Do Ideas, Products, Messages, and Behaviors Really Spread Just Like Viruses?
Dr. Julia Poncela-Casasnovas
Departament d'Enginyeria Informàtica i Matemàtiques (Computer Science & Mathematics)
Universitat Rovira i Virgili
Refreshments will be served at 1:15 PM
Adoption of innovations, whether new ideas, technologies, or products, is crucially important in knowledge societies. Studies of adoption of innovations have generally focused on products with little societal impact (such as online apps) and, even if large-scale and real-world based, on heterogeneous populations. These limitations have so far hindered the development and testing of a mechanistic understanding of the adoption process. In this work, we experimentally study the adoption by critical care physicians of a medical innovation that complements current protocols for the diagnosis of life-threatening bacterial infections. We show through computational modeling of the experiment that infection spreading models – which have been formalized as generalized contagion processes – are not consistent with the experimental data. Instead, we find that a “persuasion” model inspired by opinion models is better able to reproduce the empirical data, providing insight into the mechanism of innovation adoption within this homogeneous population of highly-trained professionals. Using our model, we also propose an intervention scheme and show its possible impact on increasing the rate and robustness of innovation adoption in the real-world.
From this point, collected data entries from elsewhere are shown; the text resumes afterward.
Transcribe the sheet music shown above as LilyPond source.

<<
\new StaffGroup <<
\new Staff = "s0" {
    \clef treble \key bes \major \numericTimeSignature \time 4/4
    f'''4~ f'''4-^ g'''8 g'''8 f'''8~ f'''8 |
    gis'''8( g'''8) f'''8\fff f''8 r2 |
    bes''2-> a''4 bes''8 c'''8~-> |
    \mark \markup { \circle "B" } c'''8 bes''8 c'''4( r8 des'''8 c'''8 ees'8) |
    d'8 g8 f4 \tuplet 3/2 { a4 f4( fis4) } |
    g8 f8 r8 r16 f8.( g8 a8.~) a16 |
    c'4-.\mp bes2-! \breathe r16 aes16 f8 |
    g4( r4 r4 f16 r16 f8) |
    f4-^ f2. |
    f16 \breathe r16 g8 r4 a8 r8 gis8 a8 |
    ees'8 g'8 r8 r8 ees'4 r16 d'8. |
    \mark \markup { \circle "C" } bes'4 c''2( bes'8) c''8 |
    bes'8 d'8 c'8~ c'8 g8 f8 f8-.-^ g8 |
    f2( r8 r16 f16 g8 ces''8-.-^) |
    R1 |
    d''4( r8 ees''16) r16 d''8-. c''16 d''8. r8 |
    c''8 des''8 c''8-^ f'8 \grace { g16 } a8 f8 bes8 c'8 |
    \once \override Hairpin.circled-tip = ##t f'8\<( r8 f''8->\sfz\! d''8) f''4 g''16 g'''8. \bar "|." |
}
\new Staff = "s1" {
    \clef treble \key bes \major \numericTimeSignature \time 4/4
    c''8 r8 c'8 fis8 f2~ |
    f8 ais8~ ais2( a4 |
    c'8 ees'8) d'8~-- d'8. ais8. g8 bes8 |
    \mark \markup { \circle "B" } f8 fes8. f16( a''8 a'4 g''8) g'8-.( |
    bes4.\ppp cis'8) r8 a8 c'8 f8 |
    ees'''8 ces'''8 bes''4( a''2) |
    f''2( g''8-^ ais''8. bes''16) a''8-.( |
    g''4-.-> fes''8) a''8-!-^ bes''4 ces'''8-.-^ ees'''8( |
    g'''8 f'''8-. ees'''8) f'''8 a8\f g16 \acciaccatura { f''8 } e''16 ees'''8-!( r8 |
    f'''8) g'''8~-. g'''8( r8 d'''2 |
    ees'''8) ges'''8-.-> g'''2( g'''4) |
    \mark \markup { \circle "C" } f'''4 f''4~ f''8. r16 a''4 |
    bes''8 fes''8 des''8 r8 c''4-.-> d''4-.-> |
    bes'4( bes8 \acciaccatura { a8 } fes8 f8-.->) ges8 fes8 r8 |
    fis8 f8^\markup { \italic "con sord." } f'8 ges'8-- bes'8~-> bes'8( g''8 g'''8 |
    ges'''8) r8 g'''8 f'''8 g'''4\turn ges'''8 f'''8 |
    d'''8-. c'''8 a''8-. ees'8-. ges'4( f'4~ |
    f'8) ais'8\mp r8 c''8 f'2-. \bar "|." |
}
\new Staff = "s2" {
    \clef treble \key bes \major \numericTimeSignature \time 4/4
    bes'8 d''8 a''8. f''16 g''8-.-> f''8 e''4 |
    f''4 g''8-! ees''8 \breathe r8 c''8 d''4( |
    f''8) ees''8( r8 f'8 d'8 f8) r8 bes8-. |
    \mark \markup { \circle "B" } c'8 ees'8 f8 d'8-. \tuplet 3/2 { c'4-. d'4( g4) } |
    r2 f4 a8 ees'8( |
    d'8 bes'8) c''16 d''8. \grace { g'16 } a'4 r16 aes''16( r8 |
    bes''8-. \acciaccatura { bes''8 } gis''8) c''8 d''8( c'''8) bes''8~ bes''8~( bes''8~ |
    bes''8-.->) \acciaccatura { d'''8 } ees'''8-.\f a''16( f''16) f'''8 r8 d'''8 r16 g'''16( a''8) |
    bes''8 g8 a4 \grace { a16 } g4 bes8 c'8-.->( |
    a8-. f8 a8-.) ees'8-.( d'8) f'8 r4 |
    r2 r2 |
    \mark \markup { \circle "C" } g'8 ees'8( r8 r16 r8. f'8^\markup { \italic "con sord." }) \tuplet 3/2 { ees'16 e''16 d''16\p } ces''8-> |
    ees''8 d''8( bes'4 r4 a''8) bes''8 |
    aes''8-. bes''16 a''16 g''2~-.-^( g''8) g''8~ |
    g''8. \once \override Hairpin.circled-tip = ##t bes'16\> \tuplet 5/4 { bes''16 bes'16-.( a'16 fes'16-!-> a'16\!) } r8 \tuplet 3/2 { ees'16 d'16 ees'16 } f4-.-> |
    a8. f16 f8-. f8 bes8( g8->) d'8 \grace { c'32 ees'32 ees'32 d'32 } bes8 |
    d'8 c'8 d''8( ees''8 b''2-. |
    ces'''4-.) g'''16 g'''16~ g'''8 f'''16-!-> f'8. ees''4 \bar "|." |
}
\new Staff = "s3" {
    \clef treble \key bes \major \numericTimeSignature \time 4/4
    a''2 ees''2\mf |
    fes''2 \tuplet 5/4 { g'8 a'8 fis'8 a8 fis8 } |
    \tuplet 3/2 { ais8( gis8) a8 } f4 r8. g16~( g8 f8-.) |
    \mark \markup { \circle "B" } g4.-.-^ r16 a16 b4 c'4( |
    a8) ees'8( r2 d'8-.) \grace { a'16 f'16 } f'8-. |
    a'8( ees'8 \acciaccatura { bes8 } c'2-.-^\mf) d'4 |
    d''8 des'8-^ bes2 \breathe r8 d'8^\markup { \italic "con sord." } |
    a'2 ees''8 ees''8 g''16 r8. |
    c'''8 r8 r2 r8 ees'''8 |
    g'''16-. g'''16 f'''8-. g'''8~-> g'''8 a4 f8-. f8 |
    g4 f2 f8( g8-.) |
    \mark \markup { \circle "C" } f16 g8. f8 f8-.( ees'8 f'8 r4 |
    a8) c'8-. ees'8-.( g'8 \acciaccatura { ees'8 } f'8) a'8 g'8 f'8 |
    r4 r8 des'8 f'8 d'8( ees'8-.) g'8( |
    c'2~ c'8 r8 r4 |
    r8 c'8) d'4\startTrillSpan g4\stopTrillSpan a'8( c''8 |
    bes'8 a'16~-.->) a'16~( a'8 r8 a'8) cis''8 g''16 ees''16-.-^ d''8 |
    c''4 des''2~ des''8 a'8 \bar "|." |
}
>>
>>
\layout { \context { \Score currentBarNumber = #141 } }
Dr. Julia Poncela-Casasnovas obtained her PhD in Physics at University of Zaragoza (Spain). Her dissertation was on Evolutionary Game Theory on Complex Networks, where she analyzed the interface between cooperative dynamics and the underlying structure of a given population. Her current research interests are in Complex Systems and big data in general, and more specifically, the study of different processes on top of complex topologies, such as social networks, using computer simulations and statistical analysis. Dr. Poncela-Casasnovas joined the Amaral Lab at Northwestern University as a postdoc for three and a half years, where she worked on analyzing social systems using computational and statistical methods. One project was about understanding the way ideas propagate within a professional network. Another one was a study of an online community for people that want to control their weight, where she worked to understand the correlations between network topology and individual’s behaviors. She recently moved back to Spain to work with Dr. Alex Arenas on multiplex networks (or multilayered networks). She is also currently starting new collaborations to apply network analysis tools to health and social problems and serving on the advisory board for the FIU Project, “Network Analysis of Student Retention and Persistence.”